▼

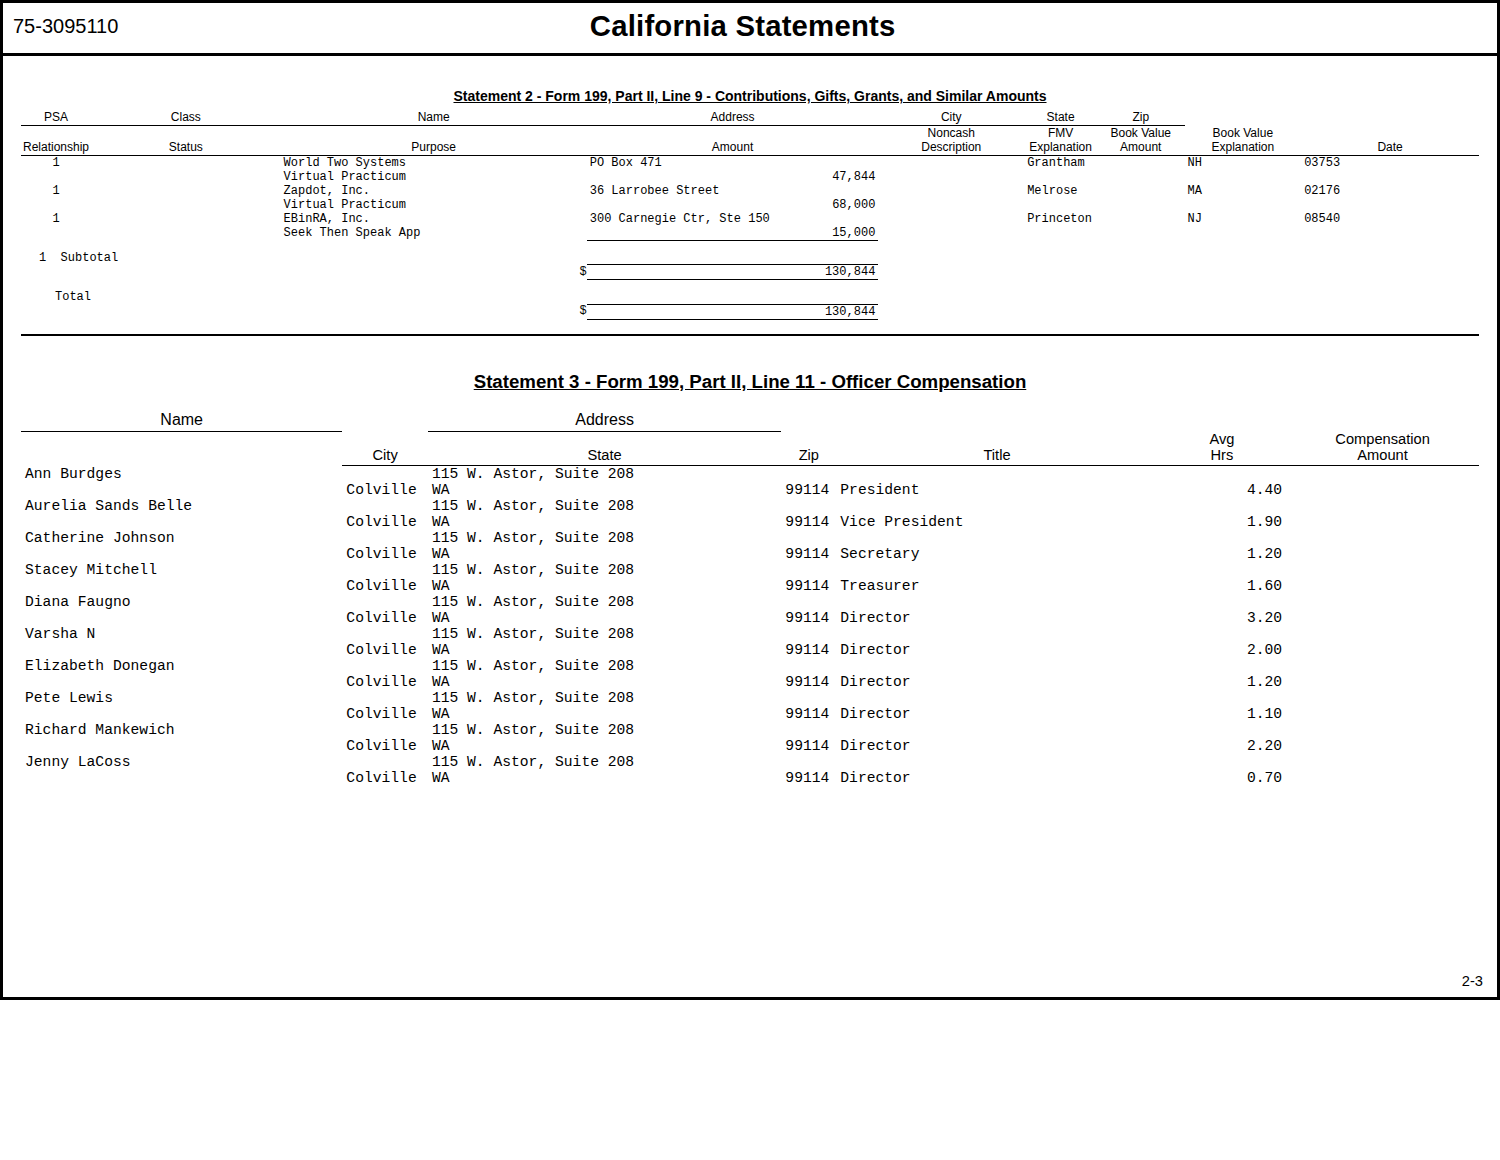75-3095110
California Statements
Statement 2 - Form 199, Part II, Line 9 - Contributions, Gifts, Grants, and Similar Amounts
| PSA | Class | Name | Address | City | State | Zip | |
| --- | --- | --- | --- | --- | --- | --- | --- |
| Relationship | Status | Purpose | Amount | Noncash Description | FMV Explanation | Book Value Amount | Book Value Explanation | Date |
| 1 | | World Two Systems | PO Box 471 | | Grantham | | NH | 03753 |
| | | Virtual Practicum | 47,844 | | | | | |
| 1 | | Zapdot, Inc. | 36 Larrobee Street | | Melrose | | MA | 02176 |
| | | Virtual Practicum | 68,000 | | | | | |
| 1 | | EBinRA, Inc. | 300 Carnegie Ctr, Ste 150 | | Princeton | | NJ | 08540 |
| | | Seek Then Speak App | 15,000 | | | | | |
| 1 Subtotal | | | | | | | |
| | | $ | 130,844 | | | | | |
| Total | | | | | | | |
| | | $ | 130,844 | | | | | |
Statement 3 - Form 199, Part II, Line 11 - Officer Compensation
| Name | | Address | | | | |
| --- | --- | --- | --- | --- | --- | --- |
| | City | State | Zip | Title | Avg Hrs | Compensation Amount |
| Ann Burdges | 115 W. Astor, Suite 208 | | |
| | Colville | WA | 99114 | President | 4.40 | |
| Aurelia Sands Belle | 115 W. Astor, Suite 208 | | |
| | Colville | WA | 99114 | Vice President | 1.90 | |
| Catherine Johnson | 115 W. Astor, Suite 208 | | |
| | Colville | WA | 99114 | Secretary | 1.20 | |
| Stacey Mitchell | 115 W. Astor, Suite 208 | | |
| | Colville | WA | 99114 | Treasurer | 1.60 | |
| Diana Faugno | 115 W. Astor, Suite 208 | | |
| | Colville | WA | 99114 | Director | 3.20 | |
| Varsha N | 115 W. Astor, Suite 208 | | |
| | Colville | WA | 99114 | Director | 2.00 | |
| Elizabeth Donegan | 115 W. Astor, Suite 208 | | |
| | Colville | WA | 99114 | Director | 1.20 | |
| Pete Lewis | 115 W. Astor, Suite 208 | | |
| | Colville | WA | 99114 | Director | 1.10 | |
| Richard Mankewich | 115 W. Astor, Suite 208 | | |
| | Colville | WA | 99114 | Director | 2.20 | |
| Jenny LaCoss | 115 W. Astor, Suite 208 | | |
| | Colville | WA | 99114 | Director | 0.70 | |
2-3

▲

■ **Task goal**
Would you repeat exactly, and only, the lines from the start of the records above through the line containing "Director | 1.20 | |", with the pictures omitted?

■ **Answer section**
75-3095110
California Statements
Statement 2 - Form 199, Part II, Line 9 - Contributions, Gifts, Grants, and Similar Amounts
| PSA | Class | Name | Address | City | State | Zip | |
| --- | --- | --- | --- | --- | --- | --- | --- |
| Relationship | Status | Purpose | Amount | Noncash Description | FMV Explanation | Book Value Amount | Book Value Explanation | Date |
| 1 | | World Two Systems | PO Box 471 | | Grantham | | NH | 03753 |
| | | Virtual Practicum | 47,844 | | | | | |
| 1 | | Zapdot, Inc. | 36 Larrobee Street | | Melrose | | MA | 02176 |
| | | Virtual Practicum | 68,000 | | | | | |
| 1 | | EBinRA, Inc. | 300 Carnegie Ctr, Ste 150 | | Princeton | | NJ | 08540 |
| | | Seek Then Speak App | 15,000 | | | | | |
| 1 Subtotal | | | | | | | |
| | | $ | 130,844 | | | | | |
| Total | | | | | | | |
| | | $ | 130,844 | | | | | |
Statement 3 - Form 199, Part II, Line 11 - Officer Compensation
| Name | | Address | | | | |
| --- | --- | --- | --- | --- | --- | --- |
| | City | State | Zip | Title | Avg Hrs | Compensation Amount |
| Ann Burdges | 115 W. Astor, Suite 208 | | |
| | Colville | WA | 99114 | President | 4.40 | |
| Aurelia Sands Belle | 115 W. Astor, Suite 208 | | |
| | Colville | WA | 99114 | Vice President | 1.90 | |
| Catherine Johnson | 115 W. Astor, Suite 208 | | |
| | Colville | WA | 99114 | Secretary | 1.20 | |
| Stacey Mitchell | 115 W. Astor, Suite 208 | | |
| | Colville | WA | 99114 | Treasurer | 1.60 | |
| Diana Faugno | 115 W. Astor, Suite 208 | | |
| | Colville | WA | 99114 | Director | 3.20 | |
| Varsha N | 115 W. Astor, Suite 208 | | |
| | Colville | WA | 99114 | Director | 2.00 | |
| Elizabeth Donegan | 115 W. Astor, Suite 208 | | |
| | Colville | WA | 99114 | Director | 1.20 | |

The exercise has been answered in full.